Part 22 (2/2)
”A child that has been following us,” said Porphyrius. ”She does not belong to our neighbourhood. I never saw her before.”
”I thank you, my child,” said Donatus. ”You refresh the weary; blessed are the merciful.”
”Let me wet your handkerchief, to cool you,” said the girl, carefully taking the bandage from his eyes. He instinctively covered the wounds with his hand, but she did not heed it, for she was wholly absorbed in her helpful zeal. She wetted the linen with the water in her bottle.
”It is all b.l.o.o.d.y,” she said. ”Have you hurt yourself?”
”Yes,” he replied hardly audibly. She folded it into a square pad and laid it on his head; but he still kept his eyes covered that the child might not be frightened.

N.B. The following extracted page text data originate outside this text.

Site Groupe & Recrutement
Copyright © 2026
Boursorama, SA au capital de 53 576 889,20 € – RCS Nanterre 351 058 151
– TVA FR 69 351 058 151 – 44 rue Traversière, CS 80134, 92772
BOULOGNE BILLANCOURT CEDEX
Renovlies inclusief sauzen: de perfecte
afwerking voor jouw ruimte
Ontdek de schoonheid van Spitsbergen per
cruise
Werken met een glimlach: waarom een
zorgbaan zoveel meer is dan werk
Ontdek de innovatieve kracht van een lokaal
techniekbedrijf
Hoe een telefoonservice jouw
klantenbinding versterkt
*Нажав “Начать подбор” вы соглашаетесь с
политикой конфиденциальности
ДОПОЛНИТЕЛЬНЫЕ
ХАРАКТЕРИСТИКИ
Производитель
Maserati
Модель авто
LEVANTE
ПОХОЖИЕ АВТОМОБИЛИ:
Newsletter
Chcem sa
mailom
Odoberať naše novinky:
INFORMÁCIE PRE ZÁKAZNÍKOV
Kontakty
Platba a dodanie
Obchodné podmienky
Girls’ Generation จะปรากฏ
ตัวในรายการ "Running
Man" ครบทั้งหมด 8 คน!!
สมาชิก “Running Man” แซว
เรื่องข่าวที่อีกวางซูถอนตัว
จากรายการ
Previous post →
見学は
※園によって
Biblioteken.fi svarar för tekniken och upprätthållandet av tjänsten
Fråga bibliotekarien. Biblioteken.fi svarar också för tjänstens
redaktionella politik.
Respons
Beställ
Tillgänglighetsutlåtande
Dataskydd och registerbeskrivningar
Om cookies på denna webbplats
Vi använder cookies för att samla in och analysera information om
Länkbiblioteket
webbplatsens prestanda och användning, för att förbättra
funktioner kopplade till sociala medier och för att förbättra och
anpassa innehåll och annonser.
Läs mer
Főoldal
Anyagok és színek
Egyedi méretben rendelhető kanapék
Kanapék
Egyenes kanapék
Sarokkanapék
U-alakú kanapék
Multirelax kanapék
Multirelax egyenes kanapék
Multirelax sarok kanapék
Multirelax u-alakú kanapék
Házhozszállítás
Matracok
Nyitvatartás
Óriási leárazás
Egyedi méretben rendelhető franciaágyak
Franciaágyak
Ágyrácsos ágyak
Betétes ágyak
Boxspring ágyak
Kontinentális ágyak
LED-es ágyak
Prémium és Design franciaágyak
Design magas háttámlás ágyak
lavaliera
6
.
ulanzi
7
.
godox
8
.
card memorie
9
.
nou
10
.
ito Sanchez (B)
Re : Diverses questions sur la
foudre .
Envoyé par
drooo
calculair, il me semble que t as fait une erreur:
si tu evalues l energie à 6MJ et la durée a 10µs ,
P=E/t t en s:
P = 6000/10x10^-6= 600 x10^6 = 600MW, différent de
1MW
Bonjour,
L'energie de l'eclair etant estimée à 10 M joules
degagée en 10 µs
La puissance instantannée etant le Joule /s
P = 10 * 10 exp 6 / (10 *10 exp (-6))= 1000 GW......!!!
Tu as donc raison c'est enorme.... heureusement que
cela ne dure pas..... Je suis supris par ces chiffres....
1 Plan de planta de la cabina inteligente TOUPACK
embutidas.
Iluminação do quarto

”That will do you good,” said she, and then she took some of her wood-strawberries and put them into his mouth. ”There, eat them; I picked them for you, and you--the other one, have some too--but the best are for Donatus.”
”Do you know me then?” asked Donatus in surprise.
”Certainly I know you. You are the angel I saw that day.”
”Are you in your right senses, child? When was I ever an angel?”
”Yes--don't you remember--that day when they made you a priest?”
”Oh! I never was farther from being an angel than in that hour,”
murmured Donatus, and he let his hand fall from his face.
”But you had wings then; why have you lost them?” continued the girl.
”Child, you are dreaming, I never had wings.”
”I thought I saw you with wings. But there is something different in you now--” she studied him attentively; suddenly she started up, ”Oh--now I know--you have not got any eyes?”
Donatus clasped his hands over his face; the child stood by pale and trembling, and tear after tear forced its way through her long lashes and fell on her little clasped hands. ”Poor, poor man!” she sighed from the depths of her child's heart. Brother Porphyrius had to turn away his head, he was so deeply moved.
Donatus started up. ”Let us go on,” he said hastily.
”I will go with you,” said the little girl.
”Why, where are you going?” asked Porphyrius.
”Wherever you go.”
”Do you know then whither we are going?” asked Donatus.
”No.”
”Then how can you know that our roads are the same?”
”Your road is my road, where you are I will be--and when you stop I will stop.”
”Ruth!” exclaimed Porphyrius involuntarily.
”Child, what has come over you!” said Donatus. ”What do you want with me?”